The marginalization of smaller organizations
Libraries can collaborate with smaller organizations, e.g. historical societies, to digitize and preserve their materials and thereby broaden their reach.
- “I worry about marginalization of the smaller organizations that want to be and are online but are highly selective. They’ve—they’ve got 27 things on their website. And there’s lots of other good stuff.”
- “Every—every one of these organizations either was founded or continues to exist because its collections resonate with someone. And there’s always something interesting and good in every one of these—they’re all valuable.”
- “That’s why I’m a proponent of large-scale digitization as an antidote to historical skewing.”
- “The more that we can do this collaboratively, the more that we can—push the costs down and do—and be realistic about the quality requirements, the more we can get done. And the more we can get done, the broader the reach. We can reach into the smaller organizations. We can reach deeper into collections that aren’t considered treasures, they’re just considered good stuff.”
Historical and cultural skewing due to digitization
What happens when a young person’s knowledge is based only on what he or she can find online? Their view of the world will be defined by what they find online.
- “And then there’s the skewing of our view of what history is all about.
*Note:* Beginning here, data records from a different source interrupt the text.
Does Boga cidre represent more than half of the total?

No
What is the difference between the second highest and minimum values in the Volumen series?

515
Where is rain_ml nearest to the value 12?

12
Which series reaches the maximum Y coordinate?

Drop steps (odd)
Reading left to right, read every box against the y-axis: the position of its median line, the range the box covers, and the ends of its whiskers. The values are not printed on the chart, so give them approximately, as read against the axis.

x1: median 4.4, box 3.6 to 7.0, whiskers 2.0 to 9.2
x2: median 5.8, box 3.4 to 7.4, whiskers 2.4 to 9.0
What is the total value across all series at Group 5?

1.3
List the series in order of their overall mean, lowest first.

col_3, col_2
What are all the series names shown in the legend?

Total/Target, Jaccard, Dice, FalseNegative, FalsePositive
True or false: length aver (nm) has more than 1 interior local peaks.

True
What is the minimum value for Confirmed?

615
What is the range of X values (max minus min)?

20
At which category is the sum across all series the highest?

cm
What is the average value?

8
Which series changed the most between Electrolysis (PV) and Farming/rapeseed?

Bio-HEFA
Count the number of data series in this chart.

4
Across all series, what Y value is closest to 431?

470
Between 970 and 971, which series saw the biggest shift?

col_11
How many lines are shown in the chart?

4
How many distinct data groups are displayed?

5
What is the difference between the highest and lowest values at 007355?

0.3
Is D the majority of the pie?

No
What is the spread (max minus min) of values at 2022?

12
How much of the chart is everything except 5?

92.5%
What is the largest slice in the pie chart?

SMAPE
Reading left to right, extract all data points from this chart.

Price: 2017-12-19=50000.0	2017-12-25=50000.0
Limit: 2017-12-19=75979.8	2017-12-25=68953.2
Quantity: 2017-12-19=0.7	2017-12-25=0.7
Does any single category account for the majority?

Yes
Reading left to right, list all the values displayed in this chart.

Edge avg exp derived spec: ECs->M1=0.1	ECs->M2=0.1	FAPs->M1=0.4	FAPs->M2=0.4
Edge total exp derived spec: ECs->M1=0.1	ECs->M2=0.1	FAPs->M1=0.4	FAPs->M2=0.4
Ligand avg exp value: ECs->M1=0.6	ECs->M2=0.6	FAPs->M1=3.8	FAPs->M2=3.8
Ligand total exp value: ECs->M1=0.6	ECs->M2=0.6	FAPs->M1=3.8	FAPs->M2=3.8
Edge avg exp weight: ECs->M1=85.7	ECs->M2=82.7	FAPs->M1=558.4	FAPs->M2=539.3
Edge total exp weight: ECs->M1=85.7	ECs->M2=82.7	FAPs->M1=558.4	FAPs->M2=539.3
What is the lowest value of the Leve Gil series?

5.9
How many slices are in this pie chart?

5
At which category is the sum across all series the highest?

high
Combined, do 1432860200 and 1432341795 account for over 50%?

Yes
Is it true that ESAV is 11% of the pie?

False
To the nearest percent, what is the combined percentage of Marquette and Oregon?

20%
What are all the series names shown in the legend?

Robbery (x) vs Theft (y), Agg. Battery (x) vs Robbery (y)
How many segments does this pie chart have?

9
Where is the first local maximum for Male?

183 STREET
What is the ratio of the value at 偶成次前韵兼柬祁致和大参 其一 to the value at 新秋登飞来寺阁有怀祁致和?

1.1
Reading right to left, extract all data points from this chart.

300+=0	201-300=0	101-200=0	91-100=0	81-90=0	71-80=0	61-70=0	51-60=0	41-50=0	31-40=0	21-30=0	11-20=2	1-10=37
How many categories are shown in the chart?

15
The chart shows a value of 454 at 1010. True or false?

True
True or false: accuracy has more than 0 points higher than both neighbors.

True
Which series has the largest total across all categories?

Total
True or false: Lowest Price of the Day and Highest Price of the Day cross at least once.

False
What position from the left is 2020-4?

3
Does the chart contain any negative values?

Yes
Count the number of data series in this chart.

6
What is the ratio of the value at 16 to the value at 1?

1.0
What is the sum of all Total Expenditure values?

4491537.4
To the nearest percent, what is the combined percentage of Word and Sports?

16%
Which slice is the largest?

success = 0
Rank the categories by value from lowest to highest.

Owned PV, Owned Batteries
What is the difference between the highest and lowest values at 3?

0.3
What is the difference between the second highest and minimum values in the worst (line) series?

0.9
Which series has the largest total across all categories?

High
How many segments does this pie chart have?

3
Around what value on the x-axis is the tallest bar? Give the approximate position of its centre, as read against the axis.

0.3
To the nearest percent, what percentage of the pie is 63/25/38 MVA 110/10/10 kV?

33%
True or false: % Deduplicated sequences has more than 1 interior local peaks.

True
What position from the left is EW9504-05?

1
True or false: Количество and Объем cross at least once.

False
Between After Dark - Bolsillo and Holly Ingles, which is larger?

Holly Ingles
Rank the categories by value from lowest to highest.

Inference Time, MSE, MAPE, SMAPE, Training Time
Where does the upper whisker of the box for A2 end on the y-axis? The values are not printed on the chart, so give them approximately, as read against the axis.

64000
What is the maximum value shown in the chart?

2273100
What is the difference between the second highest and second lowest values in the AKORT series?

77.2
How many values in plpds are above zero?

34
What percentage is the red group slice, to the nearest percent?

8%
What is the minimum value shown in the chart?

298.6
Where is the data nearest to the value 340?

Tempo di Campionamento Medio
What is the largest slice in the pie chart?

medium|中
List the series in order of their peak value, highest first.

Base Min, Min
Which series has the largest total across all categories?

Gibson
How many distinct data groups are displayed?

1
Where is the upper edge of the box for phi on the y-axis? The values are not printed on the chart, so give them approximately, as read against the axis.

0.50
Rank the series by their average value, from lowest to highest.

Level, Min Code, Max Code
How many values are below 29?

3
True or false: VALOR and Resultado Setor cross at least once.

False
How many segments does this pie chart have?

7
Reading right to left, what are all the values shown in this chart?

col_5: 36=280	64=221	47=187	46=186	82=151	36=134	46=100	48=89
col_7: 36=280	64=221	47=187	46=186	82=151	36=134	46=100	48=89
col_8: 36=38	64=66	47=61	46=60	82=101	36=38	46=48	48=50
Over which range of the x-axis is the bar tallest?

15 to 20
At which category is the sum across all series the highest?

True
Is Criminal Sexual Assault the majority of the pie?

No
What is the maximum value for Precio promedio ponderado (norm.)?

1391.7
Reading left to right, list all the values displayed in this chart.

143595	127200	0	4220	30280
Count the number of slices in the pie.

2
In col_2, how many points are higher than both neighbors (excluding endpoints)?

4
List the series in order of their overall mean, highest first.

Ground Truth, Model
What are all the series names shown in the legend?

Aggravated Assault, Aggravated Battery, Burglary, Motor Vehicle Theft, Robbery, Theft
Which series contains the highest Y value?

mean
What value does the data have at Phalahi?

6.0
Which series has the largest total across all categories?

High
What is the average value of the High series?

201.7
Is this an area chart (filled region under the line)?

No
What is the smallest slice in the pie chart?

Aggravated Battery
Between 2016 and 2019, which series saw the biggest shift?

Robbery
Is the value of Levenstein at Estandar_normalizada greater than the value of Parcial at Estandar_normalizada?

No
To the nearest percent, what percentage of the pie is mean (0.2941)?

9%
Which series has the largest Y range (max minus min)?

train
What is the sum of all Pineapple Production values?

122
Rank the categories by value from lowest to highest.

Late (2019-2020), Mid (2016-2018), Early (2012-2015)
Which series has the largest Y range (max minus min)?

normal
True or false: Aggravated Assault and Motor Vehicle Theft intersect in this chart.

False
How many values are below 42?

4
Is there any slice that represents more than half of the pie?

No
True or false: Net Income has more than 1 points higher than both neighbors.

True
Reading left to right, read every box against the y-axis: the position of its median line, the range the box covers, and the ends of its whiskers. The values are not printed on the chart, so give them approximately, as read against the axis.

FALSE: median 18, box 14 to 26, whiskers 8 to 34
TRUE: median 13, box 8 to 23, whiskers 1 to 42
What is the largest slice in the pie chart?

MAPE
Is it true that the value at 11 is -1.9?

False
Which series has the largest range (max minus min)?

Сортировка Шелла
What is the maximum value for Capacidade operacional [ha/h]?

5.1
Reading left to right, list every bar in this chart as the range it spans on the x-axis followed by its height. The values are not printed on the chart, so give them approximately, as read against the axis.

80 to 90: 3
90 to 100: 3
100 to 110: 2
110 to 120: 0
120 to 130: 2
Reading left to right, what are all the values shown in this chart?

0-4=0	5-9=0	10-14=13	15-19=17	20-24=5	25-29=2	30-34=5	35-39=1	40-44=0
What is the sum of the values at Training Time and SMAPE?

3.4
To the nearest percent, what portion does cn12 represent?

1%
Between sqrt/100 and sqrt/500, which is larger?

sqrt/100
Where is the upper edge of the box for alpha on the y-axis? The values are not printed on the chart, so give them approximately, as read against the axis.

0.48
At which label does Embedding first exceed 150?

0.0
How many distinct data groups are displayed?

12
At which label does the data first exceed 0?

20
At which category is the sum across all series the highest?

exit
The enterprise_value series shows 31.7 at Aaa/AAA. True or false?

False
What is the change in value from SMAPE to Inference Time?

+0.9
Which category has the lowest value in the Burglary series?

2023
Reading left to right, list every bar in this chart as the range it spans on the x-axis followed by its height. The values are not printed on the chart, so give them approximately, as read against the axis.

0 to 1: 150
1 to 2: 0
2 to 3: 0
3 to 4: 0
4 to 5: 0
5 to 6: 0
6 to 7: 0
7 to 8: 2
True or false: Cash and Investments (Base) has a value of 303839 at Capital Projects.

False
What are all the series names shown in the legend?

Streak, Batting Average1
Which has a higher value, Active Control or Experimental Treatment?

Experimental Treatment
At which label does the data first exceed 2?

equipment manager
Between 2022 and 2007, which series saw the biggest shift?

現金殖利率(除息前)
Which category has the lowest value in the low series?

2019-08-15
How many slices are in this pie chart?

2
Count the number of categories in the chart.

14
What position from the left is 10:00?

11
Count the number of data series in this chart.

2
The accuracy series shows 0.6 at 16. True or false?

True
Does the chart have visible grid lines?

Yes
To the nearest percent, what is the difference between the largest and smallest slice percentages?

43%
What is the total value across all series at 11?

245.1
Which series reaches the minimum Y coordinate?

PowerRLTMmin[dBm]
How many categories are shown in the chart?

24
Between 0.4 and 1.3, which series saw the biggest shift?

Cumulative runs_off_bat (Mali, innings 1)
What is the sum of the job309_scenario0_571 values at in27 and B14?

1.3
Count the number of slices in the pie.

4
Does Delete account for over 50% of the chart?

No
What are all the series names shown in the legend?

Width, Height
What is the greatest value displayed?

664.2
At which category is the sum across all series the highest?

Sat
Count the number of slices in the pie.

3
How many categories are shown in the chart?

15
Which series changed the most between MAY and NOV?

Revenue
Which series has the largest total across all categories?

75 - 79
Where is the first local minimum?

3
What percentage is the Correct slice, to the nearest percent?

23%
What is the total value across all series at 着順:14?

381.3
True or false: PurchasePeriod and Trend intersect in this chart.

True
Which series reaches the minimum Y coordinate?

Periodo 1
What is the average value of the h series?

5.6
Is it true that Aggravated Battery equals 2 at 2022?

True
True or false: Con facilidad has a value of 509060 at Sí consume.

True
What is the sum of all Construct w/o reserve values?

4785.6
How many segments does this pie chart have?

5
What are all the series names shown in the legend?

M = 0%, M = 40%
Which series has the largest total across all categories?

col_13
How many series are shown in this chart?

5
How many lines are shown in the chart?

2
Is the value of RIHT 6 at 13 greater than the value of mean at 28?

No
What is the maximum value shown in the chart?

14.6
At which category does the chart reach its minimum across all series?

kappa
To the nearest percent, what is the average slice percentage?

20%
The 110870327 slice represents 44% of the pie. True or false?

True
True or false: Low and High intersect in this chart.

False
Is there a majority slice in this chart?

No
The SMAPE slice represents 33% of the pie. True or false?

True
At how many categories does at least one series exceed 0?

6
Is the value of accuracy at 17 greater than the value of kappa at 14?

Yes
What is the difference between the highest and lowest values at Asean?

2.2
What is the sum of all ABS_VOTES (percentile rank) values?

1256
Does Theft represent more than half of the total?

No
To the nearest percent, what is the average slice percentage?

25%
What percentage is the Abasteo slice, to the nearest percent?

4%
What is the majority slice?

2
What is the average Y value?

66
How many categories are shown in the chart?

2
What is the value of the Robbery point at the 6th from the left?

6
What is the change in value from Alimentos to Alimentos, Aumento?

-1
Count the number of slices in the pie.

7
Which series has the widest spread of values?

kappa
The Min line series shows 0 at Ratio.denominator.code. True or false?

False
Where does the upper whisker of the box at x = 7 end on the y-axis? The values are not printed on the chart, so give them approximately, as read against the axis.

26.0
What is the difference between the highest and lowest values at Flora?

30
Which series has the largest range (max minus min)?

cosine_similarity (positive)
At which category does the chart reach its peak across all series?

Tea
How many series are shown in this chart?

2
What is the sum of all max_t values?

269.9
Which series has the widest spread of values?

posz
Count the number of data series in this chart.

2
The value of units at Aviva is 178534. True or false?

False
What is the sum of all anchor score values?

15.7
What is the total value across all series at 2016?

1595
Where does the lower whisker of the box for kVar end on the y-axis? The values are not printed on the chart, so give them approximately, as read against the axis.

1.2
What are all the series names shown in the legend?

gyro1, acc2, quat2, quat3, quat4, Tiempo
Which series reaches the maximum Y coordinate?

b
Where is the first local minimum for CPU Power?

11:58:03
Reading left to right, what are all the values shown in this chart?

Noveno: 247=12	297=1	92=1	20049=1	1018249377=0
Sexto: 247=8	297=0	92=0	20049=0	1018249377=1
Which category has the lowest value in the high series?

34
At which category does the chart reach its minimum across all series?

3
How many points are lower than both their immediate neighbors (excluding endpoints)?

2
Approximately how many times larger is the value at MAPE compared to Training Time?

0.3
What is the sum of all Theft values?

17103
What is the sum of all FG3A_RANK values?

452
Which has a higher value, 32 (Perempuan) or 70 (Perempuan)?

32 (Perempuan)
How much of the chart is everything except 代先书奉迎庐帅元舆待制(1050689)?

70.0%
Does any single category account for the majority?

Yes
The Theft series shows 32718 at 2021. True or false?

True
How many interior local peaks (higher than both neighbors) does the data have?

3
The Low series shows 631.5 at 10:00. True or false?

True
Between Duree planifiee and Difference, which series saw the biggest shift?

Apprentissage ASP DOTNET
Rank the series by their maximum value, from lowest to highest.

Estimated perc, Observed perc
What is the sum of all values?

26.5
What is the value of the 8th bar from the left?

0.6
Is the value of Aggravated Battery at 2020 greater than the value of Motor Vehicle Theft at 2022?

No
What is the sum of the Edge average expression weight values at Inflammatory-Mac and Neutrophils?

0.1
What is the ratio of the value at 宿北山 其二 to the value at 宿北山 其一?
If the histories get written, if my high school son is going to write a history paper and it’s only stuff that he can find online, if a doctoral student is going to choose a dissertation topic because he or she has found an invaluable resource of newly digitized records and it makes it possible to do this dissertation without spending 18 months in Tanzania, okay. So then that collection is going to define Tanzania. That dissertation, that book, those articles.”
- “I worry about our grandchildren coming up with their high school textbooks, their view of the world, which is going to be written by people who write digitally.”
- “Documentary films are being made because the material can be made available digitally. Music videos, the online environment and then formal histories, English literature, on and on.”
- “So I, at the meta-level, I’m very worried about a kind of cultural skewing that is almost inexorably driven by digitization.”
- “That’s why I’m a proponent of large-scale digitization as an antidote to historical skewing.”